Nevertheless, the obtained thermal conductivity is larger than that in 5-layer and 11-layer exfoliated h-BN measured by modified prepatterned microstructure method (Fig. 3a) and that in 9-layer CVD h-BN measured by Raman method, suggesting that sample prepared by dry-transfer method holds cleaner surfaces and superior sample quality when comparing to that prepared by PMMA-mediated transfer method^4,6,18.

Discussion

Thickness-dependent behavior on basal-plane thermal conductivity of 2D materials is an important topic in thermal transport properties in low dimensional materials and gained intense attractions in last decade. Both theory and experiment suggested that basal-plane thermal conductivity in clean few-layer graphene decreases with increasing layers due to the enhancement of phonon scattering between layers^30,31,32,33. On the other hand, the question on thickness-dependent basal-plane thermal conductivity in MoS₂ is still under debate^34,35, as MoS₂ has much stronger bond between different layers. Due to the geometric similarity, few-layer h-BN has been suggested to have the same thickness dependence similar to graphene¹⁶, yet not observed experimentally. Figure 3b shows the thermal conductivity with respect to layers. At T = 300 K, the observed thermal conductivity is larger than that in bulk h-BN but smaller than that in single layer h-BN by theoretical calculation, indicating a thickness-dependent thermal conductivity in few-layer h-BN.

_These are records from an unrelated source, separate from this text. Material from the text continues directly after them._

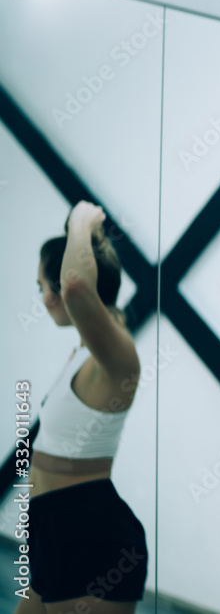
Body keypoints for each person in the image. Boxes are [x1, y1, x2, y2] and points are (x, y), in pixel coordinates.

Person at [15, 201, 148, 614]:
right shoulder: (85, 351)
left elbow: (76, 285)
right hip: (50, 526)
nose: (44, 298)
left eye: (46, 286)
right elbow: (80, 288)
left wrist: (81, 222)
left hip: (90, 536)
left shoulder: (118, 358)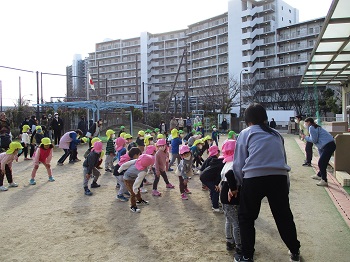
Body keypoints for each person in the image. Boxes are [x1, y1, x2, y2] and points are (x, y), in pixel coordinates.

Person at [233, 103, 300, 262]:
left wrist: (237, 185)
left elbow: (239, 163)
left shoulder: (245, 133)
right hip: (279, 178)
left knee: (246, 217)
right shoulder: (277, 134)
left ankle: (247, 256)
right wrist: (286, 188)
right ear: (265, 118)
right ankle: (295, 251)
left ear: (248, 120)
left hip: (254, 178)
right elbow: (283, 160)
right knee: (284, 216)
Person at [219, 140, 242, 253]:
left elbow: (224, 176)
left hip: (223, 195)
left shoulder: (226, 163)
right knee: (236, 222)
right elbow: (230, 175)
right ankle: (239, 245)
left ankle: (229, 241)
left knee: (228, 219)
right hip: (231, 196)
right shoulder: (234, 163)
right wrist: (234, 189)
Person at [301, 118, 336, 187]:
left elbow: (314, 140)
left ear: (308, 122)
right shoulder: (315, 127)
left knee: (321, 162)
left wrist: (305, 137)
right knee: (323, 162)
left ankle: (324, 180)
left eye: (305, 123)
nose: (305, 124)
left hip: (328, 146)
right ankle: (319, 175)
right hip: (328, 145)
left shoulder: (311, 128)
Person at [199, 145, 224, 212]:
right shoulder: (220, 164)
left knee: (213, 189)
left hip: (207, 176)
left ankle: (214, 202)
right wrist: (216, 184)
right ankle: (215, 207)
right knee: (216, 190)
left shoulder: (216, 160)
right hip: (205, 177)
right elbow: (219, 175)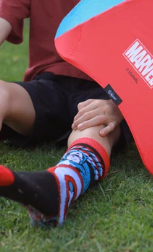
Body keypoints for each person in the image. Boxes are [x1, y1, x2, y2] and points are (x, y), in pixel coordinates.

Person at [0, 0, 132, 227]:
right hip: (48, 87)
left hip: (108, 93)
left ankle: (59, 186)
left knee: (96, 126)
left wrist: (121, 105)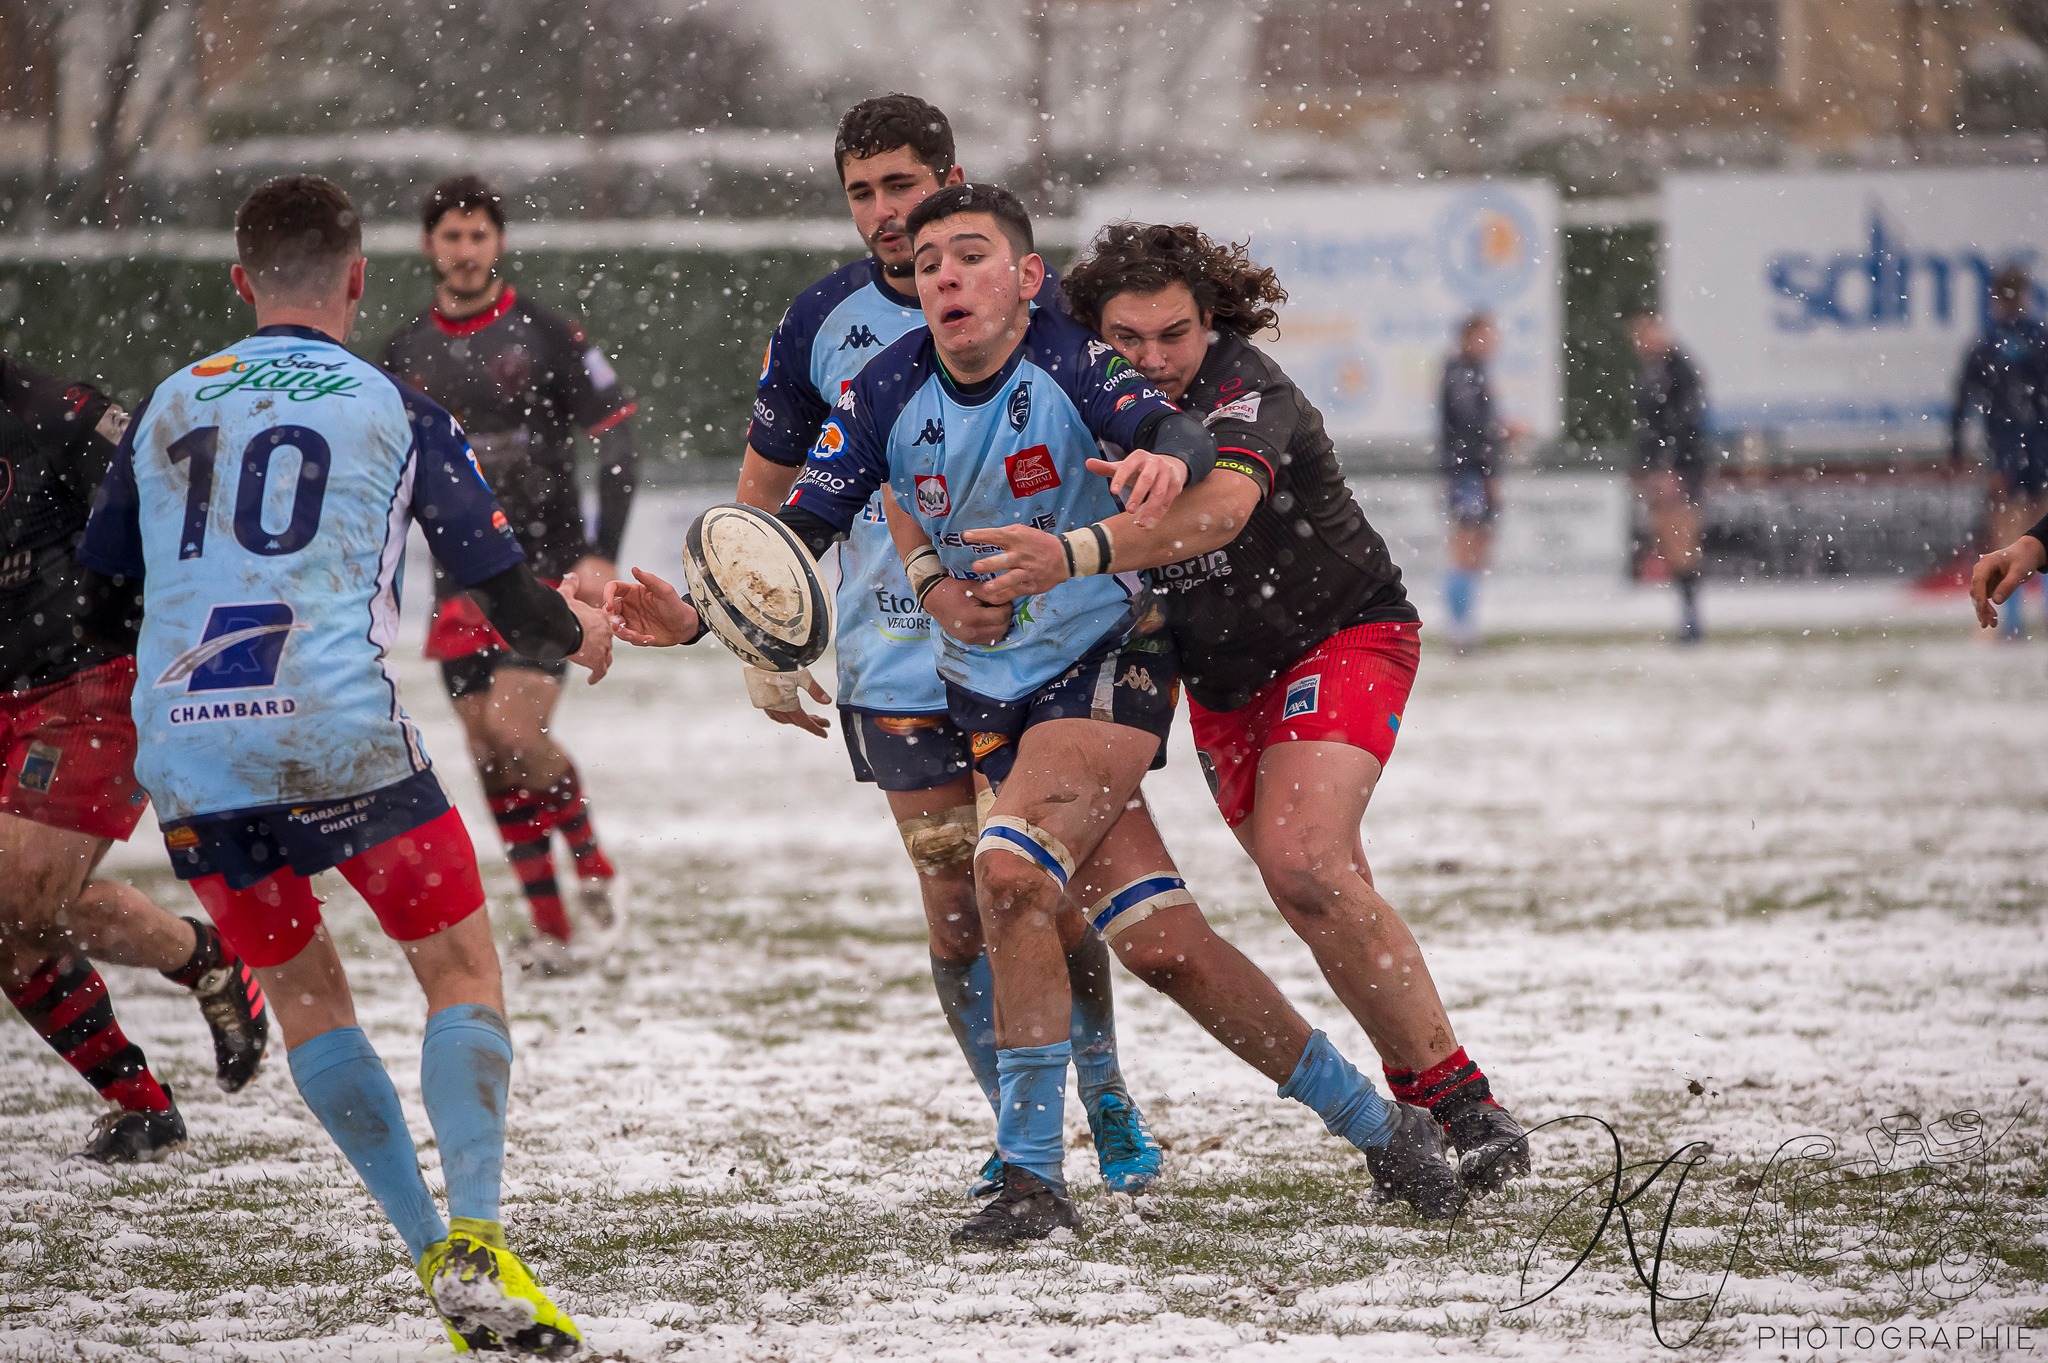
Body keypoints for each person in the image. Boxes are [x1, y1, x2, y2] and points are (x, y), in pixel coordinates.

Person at [615, 183, 1469, 1245]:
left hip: (1105, 662)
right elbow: (802, 528)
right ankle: (1384, 1133)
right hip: (988, 692)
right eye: (928, 264)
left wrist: (1163, 457)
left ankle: (1029, 1181)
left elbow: (1163, 425)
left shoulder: (1070, 357)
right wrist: (699, 618)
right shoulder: (881, 388)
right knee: (1162, 946)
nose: (943, 276)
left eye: (968, 256)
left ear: (1025, 279)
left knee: (1009, 871)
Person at [81, 175, 612, 1354]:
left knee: (311, 1001)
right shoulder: (395, 403)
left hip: (193, 749)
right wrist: (584, 629)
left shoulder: (173, 398)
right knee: (462, 972)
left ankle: (429, 1250)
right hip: (334, 733)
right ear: (360, 276)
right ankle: (472, 1232)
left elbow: (106, 576)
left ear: (240, 282)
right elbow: (501, 584)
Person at [974, 220, 1529, 1192]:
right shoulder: (1078, 393)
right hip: (1221, 688)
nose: (1152, 360)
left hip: (1340, 633)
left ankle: (1459, 1099)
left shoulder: (1244, 389)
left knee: (1303, 858)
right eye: (1127, 338)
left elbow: (1216, 514)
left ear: (1212, 323)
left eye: (1174, 334)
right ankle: (1425, 1087)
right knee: (1306, 880)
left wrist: (1070, 554)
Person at [730, 93, 1159, 1196]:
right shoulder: (819, 320)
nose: (883, 214)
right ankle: (1023, 1128)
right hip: (891, 659)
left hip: (1037, 656)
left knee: (1044, 891)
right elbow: (769, 486)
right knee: (958, 914)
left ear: (950, 179)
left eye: (901, 187)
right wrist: (761, 636)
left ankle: (1102, 1092)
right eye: (862, 194)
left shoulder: (1033, 298)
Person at [2, 353, 269, 1162]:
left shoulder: (58, 408)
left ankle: (206, 969)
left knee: (20, 897)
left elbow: (183, 508)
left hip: (81, 685)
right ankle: (144, 1097)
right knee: (21, 917)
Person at [382, 175, 637, 972]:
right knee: (489, 752)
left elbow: (620, 437)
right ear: (430, 245)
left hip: (548, 573)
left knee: (520, 733)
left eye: (478, 235)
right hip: (461, 581)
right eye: (451, 237)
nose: (465, 251)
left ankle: (595, 870)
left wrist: (601, 548)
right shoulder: (402, 353)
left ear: (499, 242)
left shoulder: (548, 333)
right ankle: (552, 928)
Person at [1952, 265, 2048, 639]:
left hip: (2007, 450)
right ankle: (2027, 616)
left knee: (2009, 535)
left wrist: (1957, 447)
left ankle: (2010, 622)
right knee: (2039, 529)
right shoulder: (2037, 341)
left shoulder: (1987, 345)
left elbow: (1964, 401)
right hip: (2039, 446)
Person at [1628, 314, 1711, 643]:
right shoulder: (1654, 371)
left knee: (1682, 540)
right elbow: (1650, 427)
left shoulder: (1679, 372)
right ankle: (1688, 617)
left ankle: (1691, 620)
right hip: (1665, 470)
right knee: (1671, 540)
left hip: (1678, 470)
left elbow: (1683, 425)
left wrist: (1669, 466)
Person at [1438, 313, 1516, 650]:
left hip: (1471, 472)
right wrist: (1502, 433)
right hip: (1467, 473)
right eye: (1487, 335)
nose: (1493, 342)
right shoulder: (1461, 374)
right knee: (1467, 546)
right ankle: (1460, 631)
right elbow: (1471, 426)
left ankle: (1464, 628)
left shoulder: (1470, 373)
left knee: (1475, 546)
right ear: (1470, 337)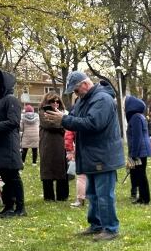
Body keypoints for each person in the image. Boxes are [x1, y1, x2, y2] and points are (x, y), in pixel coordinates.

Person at [44, 71, 124, 241]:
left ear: (85, 85)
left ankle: (111, 228)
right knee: (93, 193)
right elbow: (74, 117)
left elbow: (94, 123)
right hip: (91, 154)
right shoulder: (84, 100)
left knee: (104, 194)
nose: (75, 94)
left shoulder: (102, 99)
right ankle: (96, 225)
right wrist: (60, 117)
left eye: (76, 90)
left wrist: (64, 120)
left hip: (103, 154)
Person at [0, 67, 26, 218]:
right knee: (5, 178)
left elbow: (13, 122)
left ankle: (20, 208)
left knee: (13, 177)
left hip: (8, 145)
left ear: (3, 83)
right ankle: (8, 207)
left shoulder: (10, 99)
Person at [38, 93, 69, 201]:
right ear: (47, 102)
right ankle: (49, 196)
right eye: (52, 101)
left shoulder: (62, 113)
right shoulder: (42, 111)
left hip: (61, 144)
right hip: (47, 144)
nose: (55, 104)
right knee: (47, 169)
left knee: (61, 169)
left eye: (57, 101)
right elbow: (48, 124)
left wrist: (63, 123)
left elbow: (68, 125)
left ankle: (62, 195)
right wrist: (62, 125)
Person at [125, 95, 151, 204]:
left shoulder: (136, 117)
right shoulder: (140, 116)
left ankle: (145, 198)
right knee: (140, 174)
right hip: (141, 150)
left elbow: (137, 137)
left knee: (141, 174)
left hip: (140, 151)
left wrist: (134, 154)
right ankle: (142, 197)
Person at [65, 129, 86, 208]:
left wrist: (69, 151)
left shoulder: (75, 117)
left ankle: (80, 200)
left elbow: (69, 135)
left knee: (81, 176)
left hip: (80, 147)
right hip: (97, 148)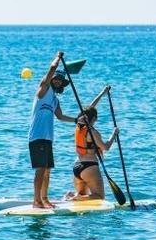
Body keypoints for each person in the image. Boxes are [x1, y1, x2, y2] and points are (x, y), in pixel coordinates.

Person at [29, 51, 78, 208]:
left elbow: (61, 117)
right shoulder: (43, 91)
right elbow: (51, 68)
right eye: (56, 79)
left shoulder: (55, 100)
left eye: (60, 81)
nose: (57, 82)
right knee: (41, 169)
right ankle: (36, 201)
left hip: (48, 138)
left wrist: (77, 120)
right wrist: (58, 57)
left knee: (48, 170)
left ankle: (44, 199)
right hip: (37, 136)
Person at [67, 91, 119, 201]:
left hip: (77, 166)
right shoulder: (93, 132)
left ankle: (72, 195)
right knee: (99, 197)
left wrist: (102, 94)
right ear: (94, 118)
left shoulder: (79, 127)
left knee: (84, 195)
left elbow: (90, 108)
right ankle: (77, 197)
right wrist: (114, 134)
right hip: (89, 167)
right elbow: (106, 147)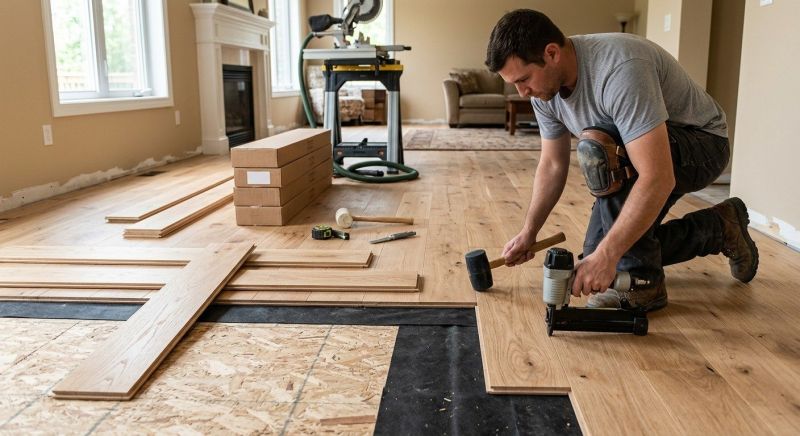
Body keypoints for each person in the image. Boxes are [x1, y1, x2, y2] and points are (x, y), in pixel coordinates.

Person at [485, 9, 758, 310]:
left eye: (523, 79)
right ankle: (721, 227)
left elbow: (657, 176)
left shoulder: (620, 67)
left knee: (605, 153)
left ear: (551, 53)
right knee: (595, 251)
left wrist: (609, 257)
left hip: (702, 145)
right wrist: (529, 232)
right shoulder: (543, 93)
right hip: (637, 154)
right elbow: (552, 165)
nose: (522, 93)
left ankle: (644, 283)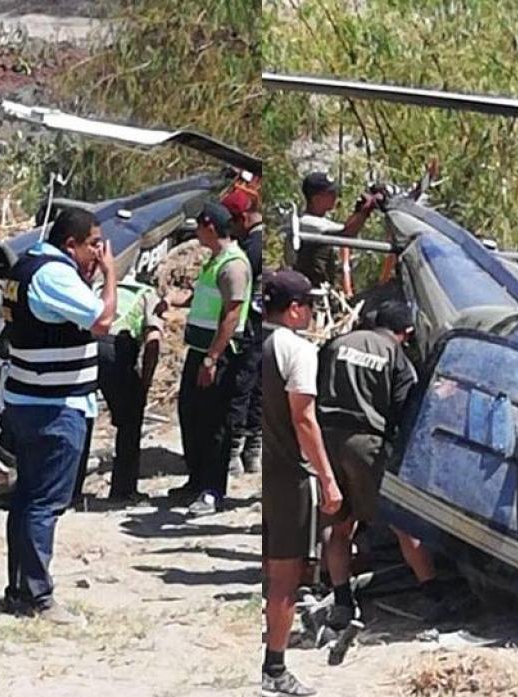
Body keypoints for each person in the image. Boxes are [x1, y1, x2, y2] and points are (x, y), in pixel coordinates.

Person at [0, 208, 117, 624]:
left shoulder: (28, 265)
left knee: (28, 500)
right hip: (52, 408)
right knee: (44, 504)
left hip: (28, 401)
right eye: (94, 245)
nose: (99, 252)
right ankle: (37, 597)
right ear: (71, 244)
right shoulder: (53, 275)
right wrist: (110, 275)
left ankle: (20, 589)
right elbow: (103, 320)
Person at [315, 300, 448, 628]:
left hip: (325, 439)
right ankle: (433, 594)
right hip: (367, 444)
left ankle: (342, 602)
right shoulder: (395, 356)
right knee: (402, 520)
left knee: (339, 524)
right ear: (407, 332)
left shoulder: (336, 344)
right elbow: (405, 412)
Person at [260, 270, 343, 697]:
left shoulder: (255, 342)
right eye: (309, 305)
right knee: (285, 577)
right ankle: (274, 667)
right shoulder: (297, 350)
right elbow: (304, 419)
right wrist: (328, 478)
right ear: (294, 309)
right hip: (288, 476)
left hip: (261, 473)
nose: (311, 313)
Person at [174, 200, 252, 516]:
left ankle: (211, 491)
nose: (195, 232)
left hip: (218, 356)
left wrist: (212, 358)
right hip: (199, 351)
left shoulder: (233, 265)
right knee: (191, 416)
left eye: (198, 226)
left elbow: (232, 314)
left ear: (209, 226)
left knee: (214, 423)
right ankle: (196, 481)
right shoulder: (215, 261)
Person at [70, 275, 166, 504]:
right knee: (130, 422)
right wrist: (145, 383)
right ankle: (123, 490)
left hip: (86, 346)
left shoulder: (101, 288)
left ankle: (71, 490)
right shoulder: (148, 295)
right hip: (116, 350)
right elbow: (153, 341)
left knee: (82, 417)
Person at [222, 186, 265, 475]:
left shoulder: (251, 248)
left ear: (243, 218)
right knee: (257, 388)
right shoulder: (257, 242)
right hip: (260, 328)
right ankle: (251, 451)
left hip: (250, 329)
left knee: (241, 387)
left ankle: (234, 453)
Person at [288, 172, 379, 294]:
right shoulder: (307, 222)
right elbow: (346, 234)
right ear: (316, 199)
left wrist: (359, 211)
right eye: (330, 193)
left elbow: (346, 230)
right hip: (310, 291)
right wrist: (365, 211)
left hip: (322, 289)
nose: (335, 196)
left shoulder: (321, 221)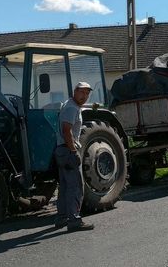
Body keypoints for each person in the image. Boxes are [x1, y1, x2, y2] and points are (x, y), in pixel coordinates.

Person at [54, 81, 95, 232]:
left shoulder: (69, 105)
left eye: (87, 93)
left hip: (61, 150)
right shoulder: (72, 108)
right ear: (75, 91)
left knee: (64, 186)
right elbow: (67, 130)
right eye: (82, 92)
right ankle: (74, 220)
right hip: (67, 150)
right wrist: (73, 151)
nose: (84, 96)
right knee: (76, 186)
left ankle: (62, 217)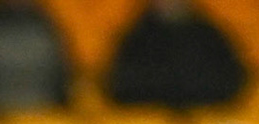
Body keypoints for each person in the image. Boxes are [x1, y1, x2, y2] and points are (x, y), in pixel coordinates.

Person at [105, 0, 247, 111]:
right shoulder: (138, 37)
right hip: (147, 123)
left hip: (206, 121)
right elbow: (119, 85)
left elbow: (232, 82)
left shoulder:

It is importing to note that thermal conductivity of supported or encased few-layer graphene and h-BN decrease with decreased thickness with the value below that of its bulk counterpart³⁶. These two different trends with respect to thickness is understandable as the interaction between graphene (h-BN) and substrate materials can also enhance the phonon scatterings in the graphene (h-BN) layers. Interestingly, the polymer residues on graphene (h-BN) surfaces can also increase the phonon scattering, resulting in opposite trend of the thickness-dependent thermal conductivity. In Fig. 3b, the previously measured thermal conductivity in 5-layer and 11-layer h-BN with PMMA residue has lower value than that in bulk h-BN. It is worth noting that directly comparison of the results from this study and reference 4 is unfair due to the length-dependent thermal conductivity in two-dimensional materials, which has been predicted theoretically^{33,37,38,39,40} and later confirmed by experiment². However, when comparing the result of sample in this study (with length of 3 μm and width of 3.3 μm) and that of 12-layers sample in reference 4 (with length of 3 μm and width of 9 μm), the thermal conductivity in former sample is much larger than that in latter sample with polymer residues on surface, no mention about the slightly width dependent^2,40. This result provides further evidence that the sample prepared by dry-transfer method has much cleaner surfaces than that obtained by PMMA-mediated method.

In summary, we observed a thickness-dependent thermal conductivity in bilayer h-BN with the room temperature value reach as high as 484 Wm⁻¹K⁻¹(+141 Wm⁻¹K⁻¹/−24 Wm⁻¹K⁻¹), exceeding that in bulk h-BN. Our thermal conduction measurement indicates that the PMMA-free dry-transfer method preserves relatively higher sample quality with less residues on surfaces, providing a brand-new and reliable technique for transferring 2D materials onto suspended prepatterned microstructures suitable for thermal measurements.